This is a post that has nothing to do with physics or other sciences, for once. I just report here my thoughts as a father upon allowing my 11-years-old son to go spend a day to the beach alone with his friends. Is it too early ? Is it about time ?

Perhaps I should qualify my description of the whole business, since the data above are of course wholly insufficient to answer the question. Filippo (on the left in the picture below, taken last year in Klagenfurt) today left our home in Venice a bit before noon, walked 10' to the boat station, got in a boat directed to the Lido of Venice (a half-hour trip), arrived there and proceeded by feet to the beach, who is on the other side of the island, a mile away. At the beach he will probably find some of his friends, play with them, hang together. Later today he will come back home with the same means, again alone.

Now, while there are no cars in Venice, there is car circulation in Lido, and this is a concern for a kid who never before had to worry by himself about when and how passing on the other side of a street. But other apprehensive parents might find scary the very fact of allowing a 11 years old kid to wander around alone, cars or not. There are many dangers in today's society for a young kid. Or are there ?

In Italy we have been brainwashed to feel less and less secure. Criminal activity has not increased significantly since I was a kid 30 years ago; only its reporting has! We feel less secure because inhabitants are increasingly of foreign origin (mostly chinese, eastern europeans, africans, latin americans), and we are brought to believe that they are "different" from us, and thus inherently dangerous to our way of life, our habits, our traditions, our jobs; at a different level, a clear attempt at making citizens feel threatened in their belongings and safety is also in place. There is a clear agenda.

When I was a kid, I used to go from one place to another in Venice by myself already at a very young age -seven or eight years. I was not alone in being allowed that kind of freedom: it was generally considered safe. Things have not changed in Venice since then so much: Venice is special and certainly overall less dangerous than other towns because of the lack of cars, but one might still envision dangers like drowning in a canal or getting raped by a pedophile. Drug dealing is not frequent but not inexistent either; theft is endemic. So what has changed is mostly our way of looking at things. I fight that, and I coherently decide that my own kid can, at the age of 11, go wherever he likes, after being instructed by my wife and I (and okay, I also have to use some diplomacy with my wife to bring her on my side on this topic!).
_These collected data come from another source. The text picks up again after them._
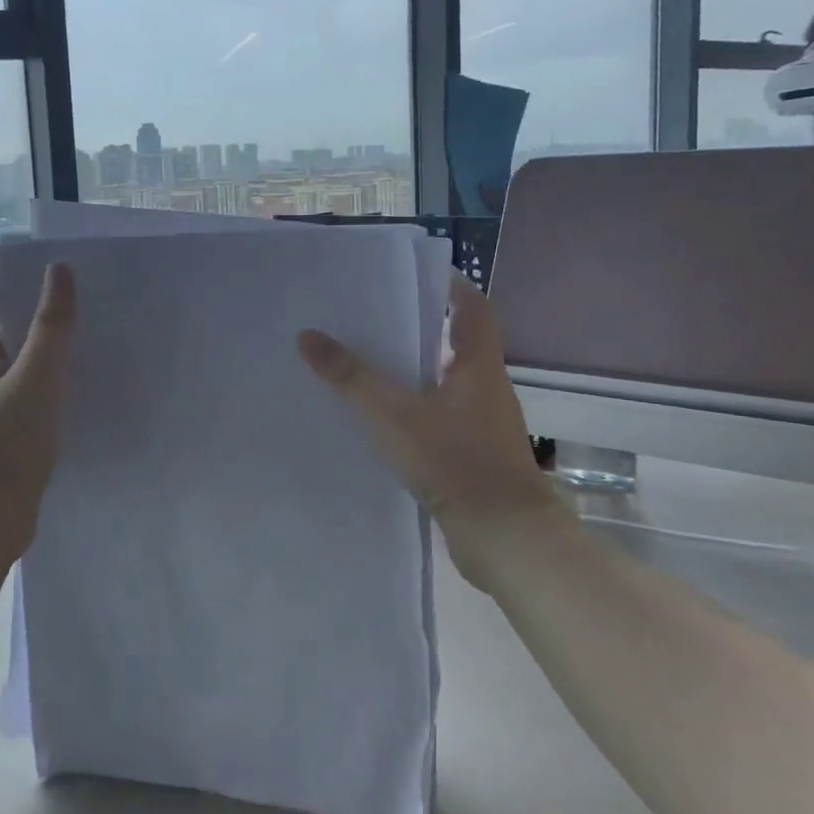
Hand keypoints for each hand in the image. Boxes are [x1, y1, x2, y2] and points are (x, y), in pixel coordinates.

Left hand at [0, 262, 77, 562]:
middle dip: (9, 308)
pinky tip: (62, 387)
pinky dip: (34, 378)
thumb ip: (51, 325)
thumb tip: (58, 270)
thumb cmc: (7, 440)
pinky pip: (16, 392)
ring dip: (24, 343)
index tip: (14, 262)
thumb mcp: (36, 376)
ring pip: (1, 363)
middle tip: (49, 294)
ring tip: (62, 334)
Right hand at [297, 270, 563, 586]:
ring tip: (370, 364)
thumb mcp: (393, 415)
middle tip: (376, 317)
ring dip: (418, 371)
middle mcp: (487, 389)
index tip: (416, 275)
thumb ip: (350, 377)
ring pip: (448, 384)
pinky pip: (443, 418)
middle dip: (423, 328)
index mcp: (479, 366)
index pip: (473, 309)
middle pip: (458, 344)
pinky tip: (384, 421)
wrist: (505, 538)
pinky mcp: (476, 458)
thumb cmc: (455, 462)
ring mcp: (485, 426)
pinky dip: (418, 410)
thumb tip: (308, 336)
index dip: (450, 286)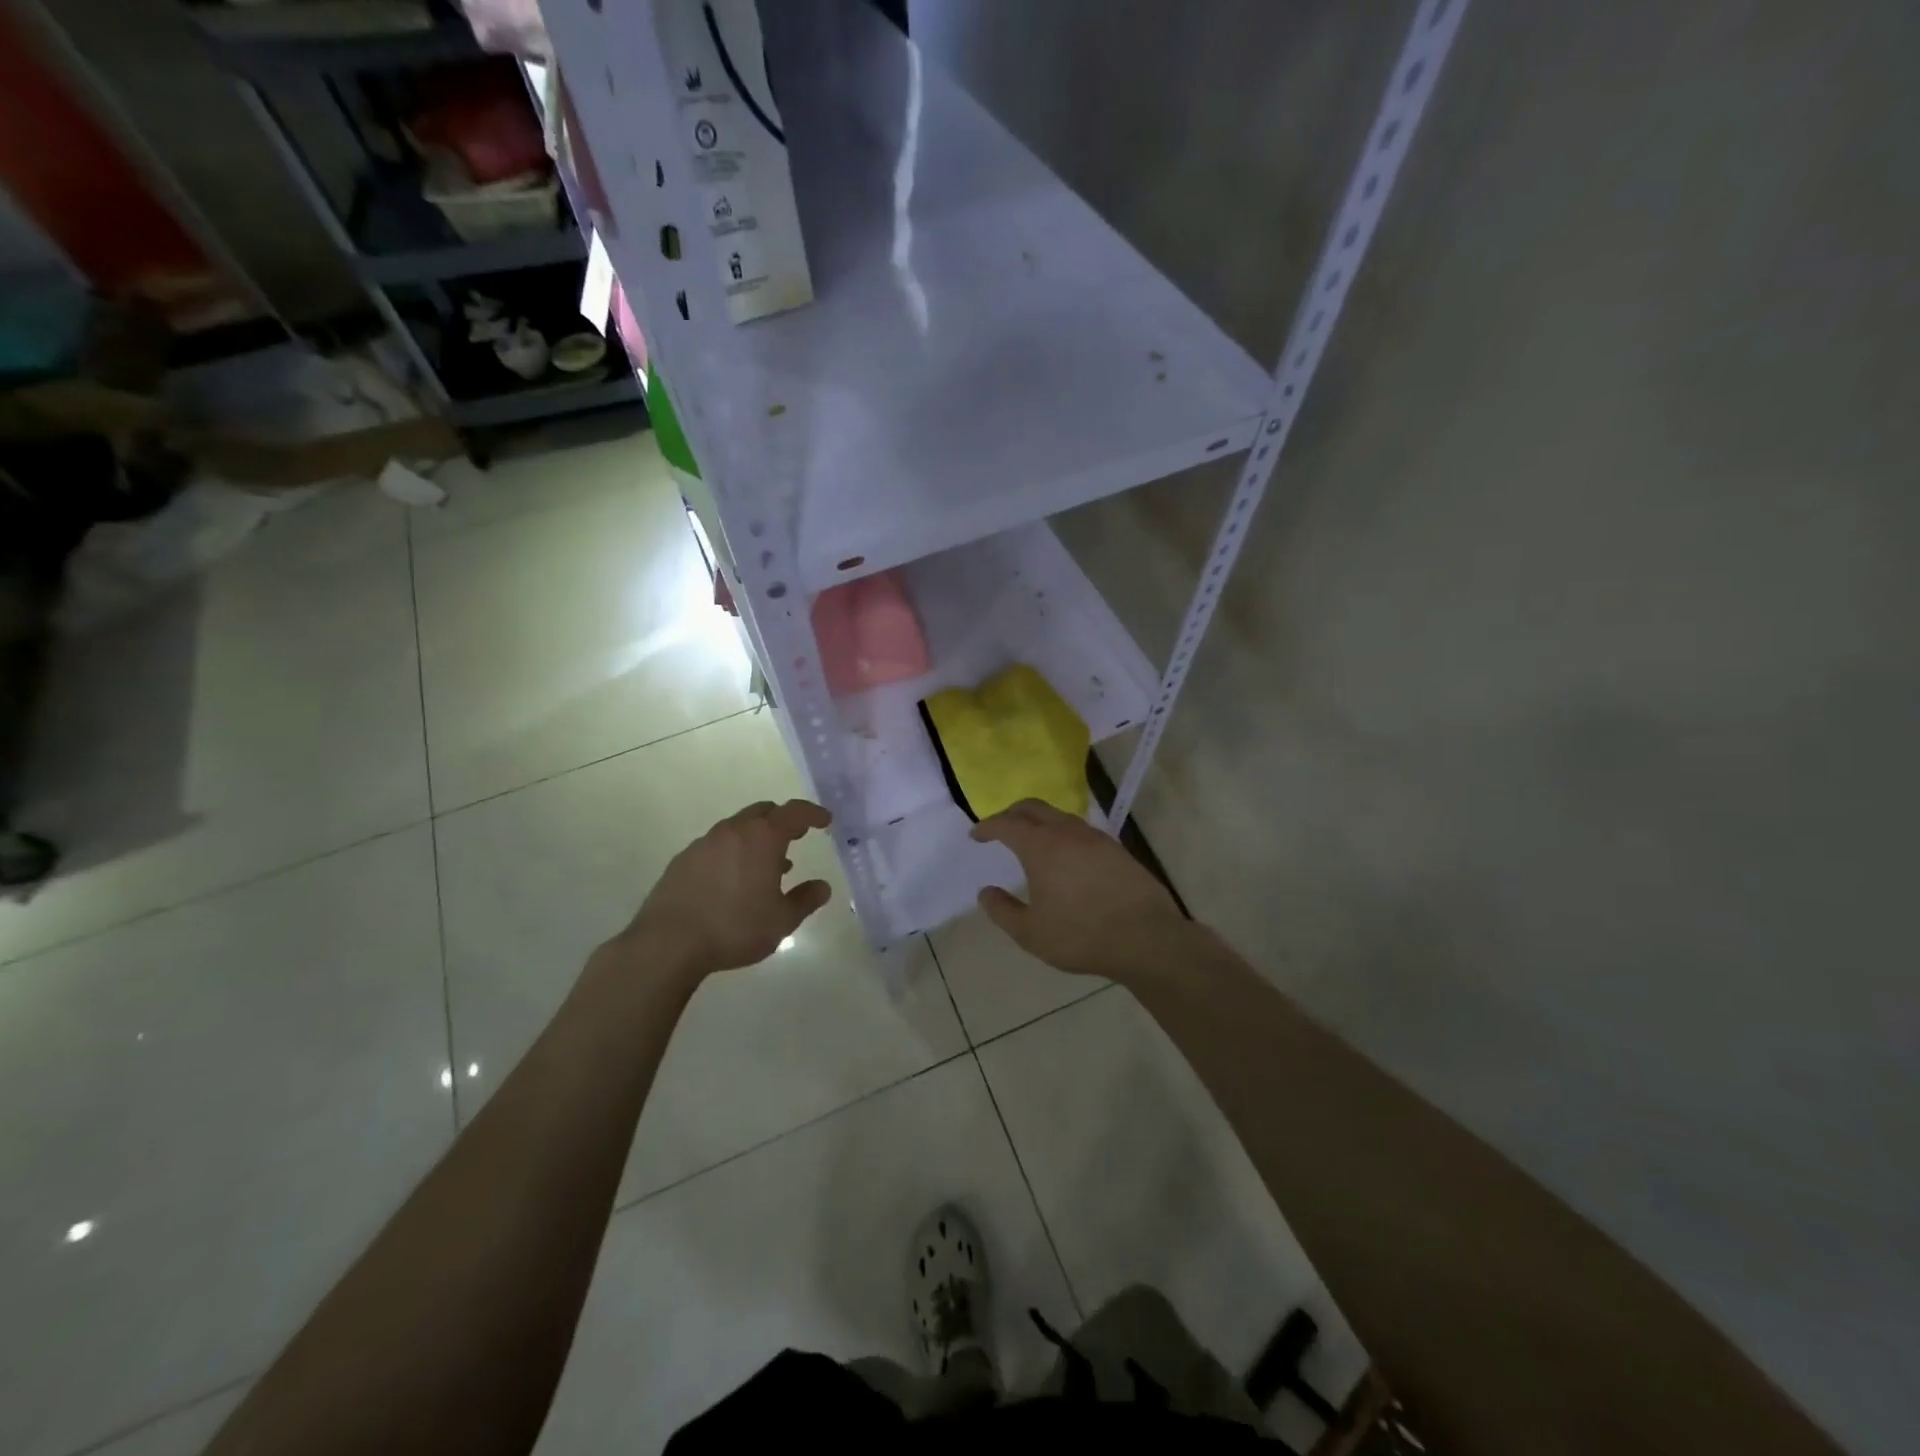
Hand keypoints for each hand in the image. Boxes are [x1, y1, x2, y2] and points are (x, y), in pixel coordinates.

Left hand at [620, 799, 834, 977]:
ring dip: (757, 838)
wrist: (668, 943)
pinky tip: (734, 880)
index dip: (813, 813)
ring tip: (769, 865)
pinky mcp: (682, 860)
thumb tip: (822, 887)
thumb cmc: (734, 927)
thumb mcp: (781, 921)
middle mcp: (733, 831)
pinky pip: (717, 845)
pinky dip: (733, 852)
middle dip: (783, 820)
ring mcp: (704, 843)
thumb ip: (805, 900)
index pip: (794, 813)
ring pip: (738, 828)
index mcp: (762, 838)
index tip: (825, 820)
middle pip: (763, 812)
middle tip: (797, 836)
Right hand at [970, 799, 1185, 979]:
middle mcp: (1067, 832)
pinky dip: (1062, 834)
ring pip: (1060, 817)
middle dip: (1012, 814)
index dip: (988, 826)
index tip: (976, 835)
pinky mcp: (1117, 849)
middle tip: (1000, 829)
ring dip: (1040, 822)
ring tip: (1032, 841)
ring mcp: (1096, 838)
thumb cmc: (1081, 935)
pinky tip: (1065, 857)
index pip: (1007, 824)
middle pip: (1034, 808)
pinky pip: (1080, 831)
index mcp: (1042, 846)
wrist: (1146, 938)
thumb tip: (985, 892)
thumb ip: (1003, 910)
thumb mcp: (1031, 933)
I think kids nowadays are pampered too much by their parents. Until they get big enough to raise their voice against dad they are deprived of the possibility to become autonomous, to feel responsible, to learn from trial and error on their own skin. This contributes to a general underdevelopment in their self-esteem, their self-confidence, and their good judgement. Not Filippo - I am going to give him the freedom he needs to grow and become a responsible adult. Time will tell if I have made the correct choice!